** Opening ENTRIES SHOWN block **
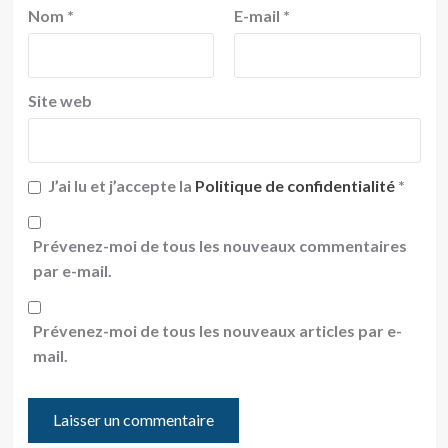
Nom
*
E-mail
*
Site web
J’ai lu et j’accepte la
Politique de confidentialité
*
Prévenez-moi de tous les nouveaux commentaires
par e-mail.
Prévenez-moi de tous les nouveaux articles par e-
mail.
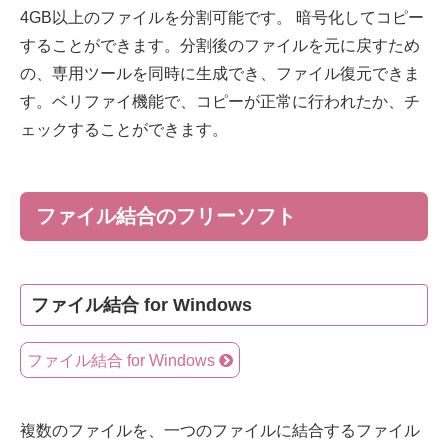
4GB以上のファイルを分割可能です。 暗号化してコピー
することができます。分割後のファイルを元に戻すため
の、専用ツールを同時に生成でき、ファイル復元できま
す。ベリファイ機能で、コピーが正常に行われたか、チ
ェックすることができます。
ファイル結合のフリーソフト
ファイル結合 for Windows
ファイル結合 for Windows
複数のファイルを、一つのファイルに結合するファイル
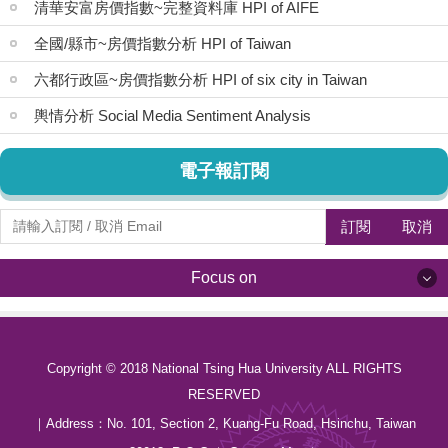
清華安富房價指數~完整資料庫 HPI of AIFE
全國/縣市~房價指數分析 HPI of Taiwan
六都行政區~房價指數分析 HPI of six city in Taiwan
輿情分析 Social Media Sentiment Analysis
電子報訂閱
訂閱
取消
Focus on
Focus on
Copyright © 2018 National Tsing Hua University ALL RIGHTS
最新消息 News
RESERVED
關於我們 About us
｜Address：
No. 101, Section 2, Kuang-Fu Road, Hsinchu, Taiwan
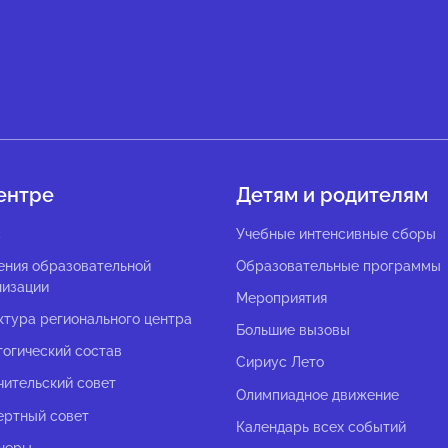
ентре
Детям и родителям
с
Учебные интенсивные сборы
ения образовательной
Образовательные программы
низации
Мероприятия
ктура регионального центра
Большие вызовы
гогический состав
Сириус Лето
чительский совет
Олимпиадное движение
ертный совет
Календарь всех событий
неры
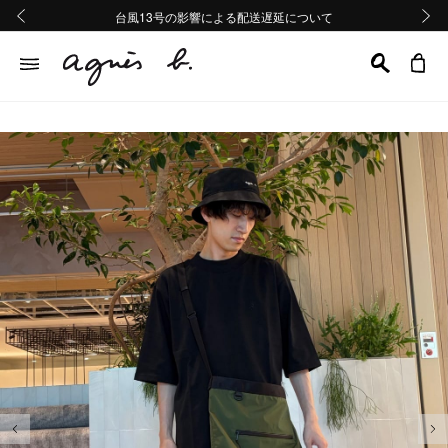
熊本地域地震の影響による配送遅延について
熊本地域地震の影響による配送遅延について
台風13号の影響による配送遅延について
Summer Sale 2buy10%OFF!!
Summer Sale 2buy10%OFF!!
前の画像
次の画
前の画像
次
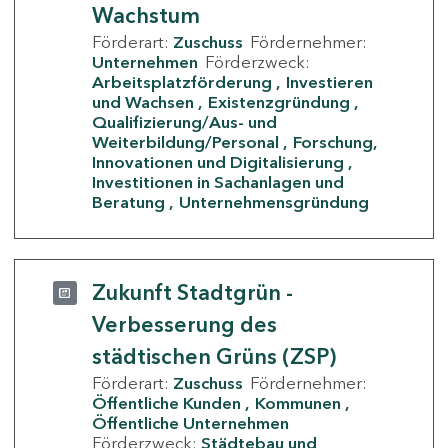
Wachstum
Förderart:
Zuschuss
Fördernehmer:
Unternehmen
Förderzweck:
Arbeitsplatzförderung
Investieren
und Wachsen
Existenzgründung
Qualifizierung/Aus- und
Weiterbildung/Personal
Forschung,
Innovationen und Digitalisierung
Investitionen in Sachanlagen und
Beratung
Unternehmensgründung
Zukunft Stadtgrün -
Verbesserung des
städtischen Grüns (ZSP)
Förderart:
Zuschuss
Fördernehmer:
Öffentliche Kunden
Kommunen
Öffentliche Unternehmen
Förderzweck:
Städtebau und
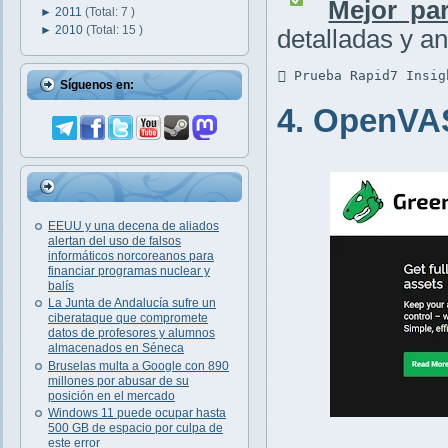
Mejor par
►
2011
(Total: 7 )
►
2010
(Total: 15 )
detalladas y an
 Prueba Rapid7 Insig
Síguenos en:
4. OpenVA
EEUU y una decena de aliados
alertan del uso de falsos
informáticos norcoreanos para
financiar programas nuclear y
balís
La Junta de Andalucía sufre un
ciberataque que compromete
datos de profesores y alumnos
almacenados en Séneca
Bruselas multa a Google con 890
millones por abusar de su
posición en el mercado
Windows 11 puede ocupar hasta
500 GB de espacio por culpa de
este error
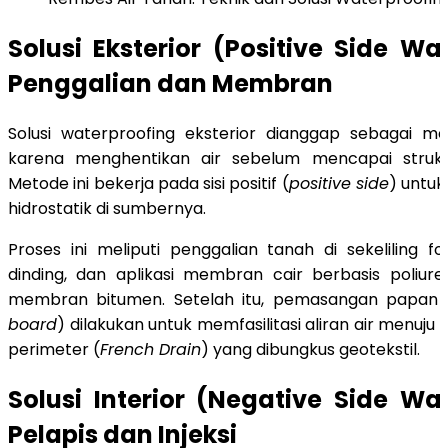
Solusi Eksterior (Positive Side Wa
Penggalian dan Membran
Solusi waterproofing eksterior dianggap sebagai me
karena menghentikan air sebelum mencapai struktu
Metode ini bekerja pada sisi positif (
positive side
) untu
hidrostatik di sumbernya.
Proses ini meliputi penggalian tanah di sekeliling f
dinding, dan aplikasi membran cair berbasis poliur
membran bitumen. Setelah itu, pemasangan papan d
board
) dilakukan untuk memfasilitasi aliran air menuju 
perimeter (
French Drain
) yang dibungkus geotekstil.
Solusi Interior (Negative Side Wa
Pelapis dan Injeksi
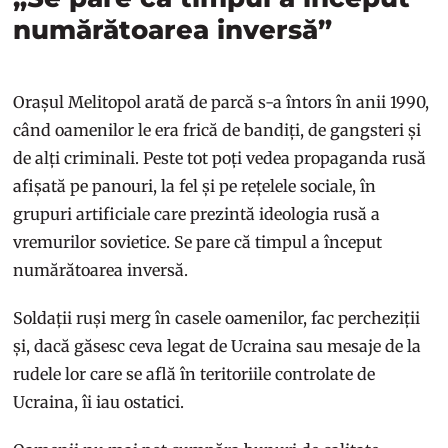
numărătoarea inversă”
Orașul Melitopol arată de parcă s-a întors în anii 1990,
când oamenilor le era frică de bandiți, de gangsteri și
de alți criminali. Peste tot poți vedea propaganda rusă
afișată pe panouri, la fel și pe rețelele sociale, în
grupuri artificiale care prezintă ideologia rusă a
vremurilor sovietice. Se pare că timpul a început
numărătoarea inversă.
Soldații ruși merg în casele oamenilor, fac percheziții
și, dacă găsesc ceva legat de Ucraina sau mesaje de la
rudele lor care se află în teritoriile controlate de
Ucraina, îi iau ostatici.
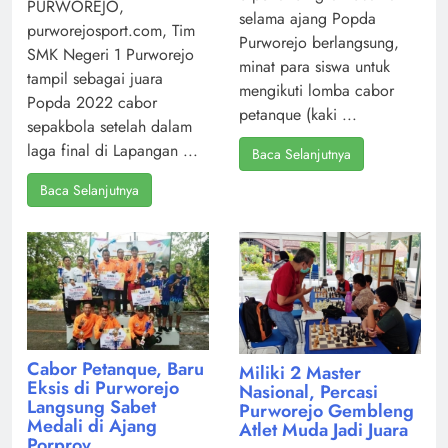
PURWOREJO,
selama ajang Popda
purworejosport.com, Tim
Purworejo berlangsung,
SMK Negeri 1 Purworejo
minat para siswa untuk
tampil sebagai juara
mengikuti lomba cabor
Popda 2022 cabor
petanque (kaki ...
sepakbola setelah dalam
laga final di Lapangan ...
Baca Selanjutnya
Baca Selanjutnya
Cabor Petanque, Baru
Miliki 2 Master
Eksis di Purworejo
Nasional, Percasi
Langsung Sabet
Purworejo Gembleng
Medali di Ajang
Atlet Muda Jadi Juara
Porprov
** Closing ENTRIES SHOWN block **
Output the entries above exactly, without their pictures.

**RESULT FOR THIS EXERCISE**
Nom
*
E-mail
*
Site web
J’ai lu et j’accepte la
Politique de confidentialité
*
Prévenez-moi de tous les nouveaux commentaires
par e-mail.
Prévenez-moi de tous les nouveaux articles par e-
mail.
4GB以上のファイルを分割可能です。 暗号化してコピー
することができます。分割後のファイルを元に戻すため
の、専用ツールを同時に生成でき、ファイル復元できま
す。ベリファイ機能で、コピーが正常に行われたか、チ
ェックすることができます。
ファイル結合のフリーソフト
ファイル結合 for Windows
ファイル結合 for Windows
複数のファイルを、一つのファイルに結合するファイル
清華安富房價指數~完整資料庫 HPI of AIFE
全國/縣市~房價指數分析 HPI of Taiwan
六都行政區~房價指數分析 HPI of six city in Taiwan
輿情分析 Social Media Sentiment Analysis
電子報訂閱
訂閱
取消
Focus on
Focus on
Copyright © 2018 National Tsing Hua University ALL RIGHTS
最新消息 News
RESERVED
關於我們 About us
｜Address：
No. 101, Section 2, Kuang-Fu Road, Hsinchu, Taiwan
ентре
Детям и родителям
с
Учебные интенсивные сборы
ения образовательной
Образовательные программы
низации
Мероприятия
ктура регионального центра
Большие вызовы
гогический состав
Сириус Лето
чительский совет
Олимпиадное движение
ертный совет
Календарь всех событий
неры
熊本地域地震の影響による配送遅延について
熊本地域地震の影響による配送遅延について
台風13号の影響による配送遅延について
Summer Sale 2buy10%OFF!!
Summer Sale 2buy10%OFF!!
前の画像
次の画
前の画像
次
Wachstum
Förderart:
Zuschuss
Fördernehmer:
Unternehmen
Förderzweck:
Arbeitsplatzförderung
Investieren
und Wachsen
Existenzgründung
Qualifizierung/Aus- und
Weiterbildung/Personal
Forschung,
Innovationen und Digitalisierung
Investitionen in Sachanlagen und
Beratung
Unternehmensgründung
Zukunft Stadtgrün -
Verbesserung des
städtischen Grüns (ZSP)
Förderart:
Zuschuss
Fördernehmer:
Öffentliche Kunden
Kommunen
Öffentliche Unternehmen
Förderzweck:
Städtebau und
Mejor par
►
2011
(Total: 7 )
►
2010
(Total: 15 )
detalladas y an
 Prueba Rapid7 Insig
Síguenos en:
4. OpenVA
EEUU y una decena de aliados
alertan del uso de falsos
informáticos norcoreanos para
financiar programas nuclear y
balís
La Junta de Andalucía sufre un
ciberataque que compromete
datos de profesores y alumnos
almacenados en Séneca
Bruselas multa a Google con 890
millones por abusar de su
posición en el mercado
Windows 11 puede ocupar hasta
500 GB de espacio por culpa de
este error
Solusi Eksterior (Positive Side Wa
Penggalian dan Membran
Solusi waterproofing eksterior dianggap sebagai me
karena menghentikan air sebelum mencapai struktu
Metode ini bekerja pada sisi positif (
positive side
) untu
hidrostatik di sumbernya.
Proses ini meliputi penggalian tanah di sekeliling f
dinding, dan aplikasi membran cair berbasis poliur
membran bitumen. Setelah itu, pemasangan papan d
board
) dilakukan untuk memfasilitasi aliran air menuju 
perimeter (
French Drain
) yang dibungkus geotekstil.
Solusi Interior (Negative Side Wa
Pelapis dan Injeksi
numărătoarea inversă”
Orașul Melitopol arată de parcă s-a întors în anii 1990,
când oamenilor le era frică de bandiți, de gangsteri și
de alți criminali. Peste tot poți vedea propaganda rusă
afișată pe panouri, la fel și pe rețelele sociale, în
grupuri artificiale care prezintă ideologia rusă a
vremurilor sovietice. Se pare că timpul a început
numărătoarea inversă.
Soldații ruși merg în casele oamenilor, fac percheziții
și, dacă găsesc ceva legat de Ucraina sau mesaje de la
rudele lor care se află în teritoriile controlate de
Ucraina, îi iau ostatici.
PURWOREJO,
selama ajang Popda
purworejosport.com, Tim
Purworejo berlangsung,
SMK Negeri 1 Purworejo
minat para siswa untuk
tampil sebagai juara
mengikuti lomba cabor
Popda 2022 cabor
petanque (kaki ...
sepakbola setelah dalam
laga final di Lapangan ...
Baca Selanjutnya
Baca Selanjutnya
Cabor Petanque, Baru
Miliki 2 Master
Eksis di Purworejo
Nasional, Percasi
Langsung Sabet
Purworejo Gembleng
Medali di Ajang
Atlet Muda Jadi Juara
Porprov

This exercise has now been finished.